(Text section)

Moving to polluted areas can lead to weight gain in kids

A large natural experiment in Catalonia shows that moving to areas with higher levels of air pollution is associated with weight gain in young children. The study, led by the Barcelona Institute for Global Health (ISGlobal), an institution supported by “la Caixa Foundation”, in collaboration with the IDIAP Jordi Gol, provides further evidence to support efforts to reduce air pollution.

Overweight and obesity in childhood result from the interaction of genes, lifestyle behaviours, physiological and social factors. Environmental exposures such as air pollution may also play a role. However, it is not yet clear whether there is an association between air pollution and childhood obesity, and whether it is causal (i.e., whether air pollution directly causes obesity or overweight).

A good way to investigate whether the two are linked is to see what happens when a child is suddenly exposed to higher or lower levels of air pollution as a result of moving to a different home address. This is what we call a natural experiment.”

Martine Vrijheid, head of the Childhood and Environment research group at ISGlobal

In this study, funded by the Social Observatory of “la Caixa” Foundation, a team led by Vrijheid took advantage of this natural experiment study design to assess whether changes in air pollution exposure due to residential relocation were associated with changes in body mass index (BMI). The study included 46,644 children and adolescents (aged 2 to 17) who moved once between 2011 and 2018 and were registered in the primary healthcare in Catalonia.

The research team estimated the annual levels of NO2, PM10 and PM2.5 particulate matter in each participant’s home area, before and after moving. Weight and height were routinely measured at the primary care centers and were used to calculate BMI before and 180 days or more after the move.

Weight gain after moving to more air pollution

The analysis shows that moving to areas with more air pollution was associated with a small increase in BMI. This was true for all pollutants, and the effect was stronger in preschool- and primary school children. In contrast, moving to less polluted areas had no significant effect on BMI. “This may be because reductions in air pollution levels seem to be less relevant for those who were already exposed to high levels of pollution,” says Sarah Warkentin, ISGlobal researcher and first author of the study. Curiously, moving to areas with similar levels of air pollution was associated with decreases in BMI. “This could be because these areas are more walkable or have more play areas for children,” says Warkentin. It could also simply be related to the stress of moving. Contrary to some studies in the US, the effect of air pollution on weight was independent of socioeconomic status.

The biological mechanisms that link air pollution to weight gain are not fully understood, but may include oxidative stress, inflammation of adipose tissue, reduced glucose uptake, hormonal disruption, changes in metabolism, or reduced lung function. More traffic may also lead to changes in behaviour such as going less outdoors, which may result in an increase in weight. Since the study relied on available data registered in primary health care centers in Catalonia, the researchers were not able to include these behavioural changes in their analysis. “However, the data collected routinely by primary healthcare professionals allowed us to perform a very large natural experiment in a very large number of children and adolescents. This type of study could be replicated in the future to study the impact of the environment on other health problems”, says Talita Duarte-Salles, head of the ‘Real World Epidemiology’ research group at IDIAP Jordi Gol.

“Our findings suggest that moving to areas with higher levels of air pollution can lead to weight gain in young children. They also provide further evidence for reducing air pollution levels, in addition to other community interventions, to prevent childhood obesity and overweight” says Vrijheid.

The authors point out that although the magnitude of the observed associations is small, the impact on global public health could be large, given that 56% of the world’s population lives in urban, more polluted areas.

Journal reference:

Warkentin, S., et al. (2023) Changes in air pollution exposure after residential relocation and body mass index in children and adolescents: A natural experiment study. Environmental Pollution.

(End Text section)

## [Work to be completed]
Reproduce word for word the portion of the air pollution and child weight article starting at "The research team" and ending at "after the move.".

(The data)

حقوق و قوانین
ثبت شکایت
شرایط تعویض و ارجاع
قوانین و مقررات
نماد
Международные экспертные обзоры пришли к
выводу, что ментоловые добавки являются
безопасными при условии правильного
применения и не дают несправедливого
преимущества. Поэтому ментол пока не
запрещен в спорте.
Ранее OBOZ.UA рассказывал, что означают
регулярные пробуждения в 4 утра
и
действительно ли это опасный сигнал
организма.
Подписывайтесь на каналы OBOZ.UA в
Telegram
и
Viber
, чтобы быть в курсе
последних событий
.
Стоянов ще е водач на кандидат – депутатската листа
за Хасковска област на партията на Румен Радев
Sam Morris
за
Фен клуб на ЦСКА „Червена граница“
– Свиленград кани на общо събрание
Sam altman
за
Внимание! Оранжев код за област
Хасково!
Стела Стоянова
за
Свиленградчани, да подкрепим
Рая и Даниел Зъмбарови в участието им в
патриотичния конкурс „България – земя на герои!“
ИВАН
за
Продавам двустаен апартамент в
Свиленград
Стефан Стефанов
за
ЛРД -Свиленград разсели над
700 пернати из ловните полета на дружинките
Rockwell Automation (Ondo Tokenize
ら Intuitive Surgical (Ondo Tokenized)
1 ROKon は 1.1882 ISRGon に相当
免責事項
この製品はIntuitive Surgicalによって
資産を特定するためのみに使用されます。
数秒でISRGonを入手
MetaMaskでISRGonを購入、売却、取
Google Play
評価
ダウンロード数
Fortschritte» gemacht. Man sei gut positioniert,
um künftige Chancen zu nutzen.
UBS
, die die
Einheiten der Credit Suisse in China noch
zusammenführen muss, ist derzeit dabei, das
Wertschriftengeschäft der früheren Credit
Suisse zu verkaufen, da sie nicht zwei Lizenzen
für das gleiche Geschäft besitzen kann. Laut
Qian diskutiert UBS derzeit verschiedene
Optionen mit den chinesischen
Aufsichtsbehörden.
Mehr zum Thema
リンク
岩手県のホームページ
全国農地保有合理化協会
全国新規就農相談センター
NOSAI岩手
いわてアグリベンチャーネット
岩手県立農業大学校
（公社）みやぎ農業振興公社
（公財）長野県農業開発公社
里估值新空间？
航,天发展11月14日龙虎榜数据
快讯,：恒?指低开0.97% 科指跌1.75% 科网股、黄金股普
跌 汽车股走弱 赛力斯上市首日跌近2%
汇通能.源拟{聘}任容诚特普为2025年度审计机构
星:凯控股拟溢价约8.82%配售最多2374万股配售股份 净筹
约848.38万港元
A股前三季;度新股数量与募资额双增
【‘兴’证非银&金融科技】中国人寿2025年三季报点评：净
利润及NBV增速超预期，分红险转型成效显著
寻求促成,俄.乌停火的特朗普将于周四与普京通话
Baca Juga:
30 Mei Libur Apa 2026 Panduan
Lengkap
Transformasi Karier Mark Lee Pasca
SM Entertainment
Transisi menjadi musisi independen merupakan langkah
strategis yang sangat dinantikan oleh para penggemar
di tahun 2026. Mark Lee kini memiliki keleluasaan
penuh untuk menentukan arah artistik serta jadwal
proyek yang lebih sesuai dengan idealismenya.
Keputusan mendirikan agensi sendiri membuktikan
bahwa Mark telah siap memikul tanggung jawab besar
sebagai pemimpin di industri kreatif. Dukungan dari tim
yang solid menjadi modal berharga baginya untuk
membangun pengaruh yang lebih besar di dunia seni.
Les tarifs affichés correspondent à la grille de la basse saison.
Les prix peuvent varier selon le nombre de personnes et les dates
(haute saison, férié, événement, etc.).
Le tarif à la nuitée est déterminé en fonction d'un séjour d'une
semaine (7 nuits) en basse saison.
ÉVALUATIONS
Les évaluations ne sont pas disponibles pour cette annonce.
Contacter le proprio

(End The data)

## [Solution below]
The research team estimated the annual levels of NO2, PM10 and PM2.5 particulate matter in each participant’s home area, before and after moving. Weight and height were routinely measured at the primary care centers and were used to calculate BMI before and 180 days or more after the move.